EXERCISE DIRECTIONS:
Only the lines from the one with "IQRC - bezdrôtový regulačný systém" to the end of the data below should be returned, each exactly as it stands.

DATA section start

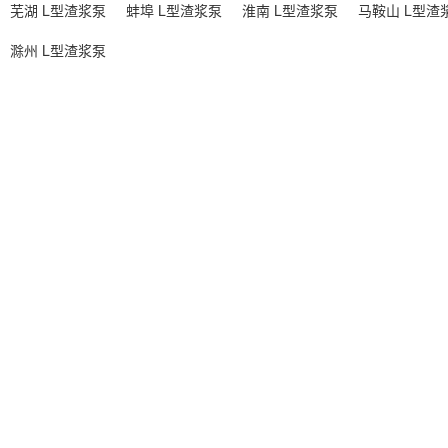
芜湖 L型渣浆泵
蚌埠 L型渣浆泵
淮南 L型渣浆泵
马鞍山 L型渣
滁州 L型渣浆泵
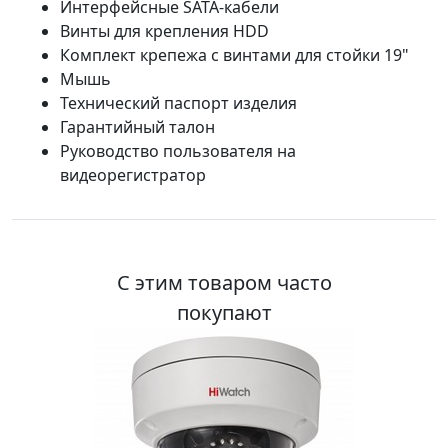
Интерфейсные SATA-кабели
Винты для крепления HDD
Комплект крепежа с винтами для стойки 19"
Мышь
Технический паспорт изделия
Гарантийный талон
Руководство пользователя на
видеорегистратор
С этим товаром часто
покупают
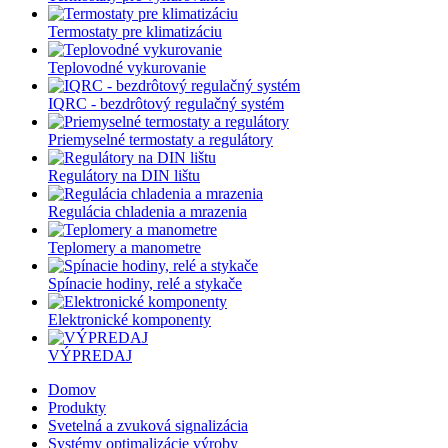
Termostaty pre klimatizáciu
Teplovodné vykurovanie
IQRC - bezdrôtový regulačný systém
Priemyselné termostaty a regulátory
Regulátory na DIN lištu
Regulácia chladenia a mrazenia
Teplomery a manometre
Spínacie hodiny, relé a stykače
Elektronické komponenty
VÝPREDAJ
Domov
Produkty
Svetelná a zvuková signalizácia
Systémy optimalizácie výroby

DATA section end

TASK SOLUTION:
IQRC - bezdrôtový regulačný systém
Priemyselné termostaty a regulátory
Regulátory na DIN lištu
Regulácia chladenia a mrazenia
Teplomery a manometre
Spínacie hodiny, relé a stykače
Elektronické komponenty
VÝPREDAJ
Domov
Produkty
Svetelná a zvuková signalizácia
Systémy optimalizácie výroby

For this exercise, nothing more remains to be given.